The four candidates – House Minority Leader Kenneth Fredette of Newport, Senate Majority Leader Garrett Mason of Lisbon Falls, former DHHS Commissioner Mary Mayhew of China and businessman Shawn Moody of Gorham – also called for expanded treatment. But they also put more emphasis on law enforcement than Democrats.
Moody said this is an example of government not being able to see a problem and respond before it reaches the crisis point. And part of that is putting more resources toward law enforcement.
“You know, when I was a kid I remember people smoking pot and selling a little on the side for their own habit or whatever. That’s not how it works today,” Moody said. “These are criminal organizations that come in and target our most vulnerable population. They are drug pushers. We need to resource the MDEA, state police, sheriffs, locals.”
Moody said more emphasis needs to be placed on education and prevention – especially in public schools – to teach young people that they could alter the course of their lives by making a bad decision at a party. On the issue of treatment, Moody said he would look to boost the programs that were effective by reallocating resources from those that were not.
Fredette indicated his approach would also be heavy on enforcement.
An attorney who is a lieutenant colonel and judge advocate general in the Maine Air National Guard, Fredette says Maine must treat the opioid crisis as a war on drugs and that, as governor, he would tap the National Guard for help.
National Guard troops involved in combating the crisis would not be armed or have the power to arrest people, as that’s prohibited under federal law, he said, but their expertise and equipment could be utilized in other ways.
“They can provide helicopters. They can provide drone surveillance. They can provide training for local law enforcement,” Fredette said. “Let’s bring those people into the fight.”
But Fredette also said the state needs a better-coordinated approach to the crisis.
“Until we have a coordinated program to deal with prevention, enforcement and treatment, we are going to continue to lose more and more lives,” Fredette said.
Mason said government can help with the opioid crisis, but it will not be able to solve it. He said the government’s role should be in making access to treatment available, coordinating services and “making sure the people who are hustling these drugs are taken care of – so criminal justice and the courts.”
Mason said there needs to be more recognition and support for faith-based treatment programs, which he said offer high success rates at little to no cost.
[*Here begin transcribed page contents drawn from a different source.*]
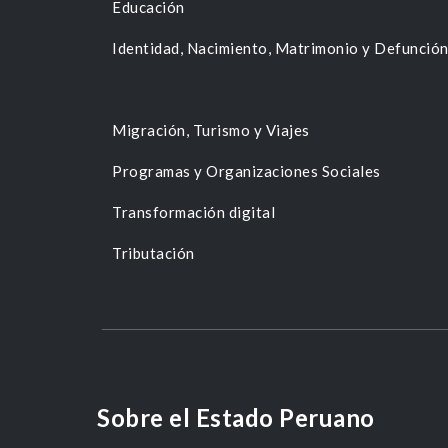
Educación
Identidad, Nacimiento, Matrimonio y Defunció
Migración, Turismo y Viajes
Programas y Organizaciones Sociales
Transformación digital
Tributación
Sobre el Estado Peruano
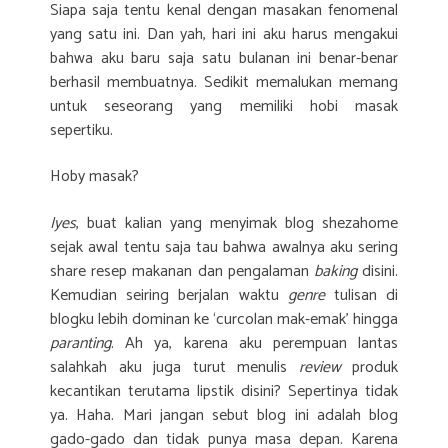
Siapa saja tentu kenal dengan masakan fenomenal
yang satu ini. Dan yah, hari ini aku harus mengakui
bahwa aku baru saja satu bulanan ini benar-benar
berhasil membuatnya. Sedikit memalukan memang
untuk seseorang yang memiliki hobi masak
sepertiku.
Hoby masak?
Iyes
, buat kalian yang menyimak blog shezahome
sejak awal tentu saja tau bahwa awalnya aku sering
share resep makanan dan pengalaman
baking
disini.
Kemudian seiring berjalan waktu
genre
tulisan di
blogku lebih dominan ke ‘curcolan mak-emak’ hingga
paranting
. Ah ya, karena aku perempuan lantas
salahkah aku juga turut menulis
review
produk
kecantikan terutama lipstik disini? Sepertinya tidak
ya. Haha. Mari jangan sebut blog ini adalah blog
gado-gado dan tidak punya masa depan. Karena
He also doesn’t believe the state can spend its way out of the crisis.
“Money doesn’t always work,” Mason said, noting the Legislature has funded an increase in treatment beds in Maine but DHHS has yet to use the money to create the bed space. “Maybe we need to implement some of the things that we have instead of just letting it sit in an account somewhere.”
Mayhew said she would increase support for faith-based recovery centers and more residential treatment beds. She would also require that all methadone and Suboxone treatment have a counseling component and monitoring for concurrent abuse of heroin or other opioids.
In addition, Mayhew said she would continue Lepage’s efforts to focus on law enforcement and close off Maine’s borders to drug dealers from out of state and to implement common-sense regulations on opioid painkiller prescriptions.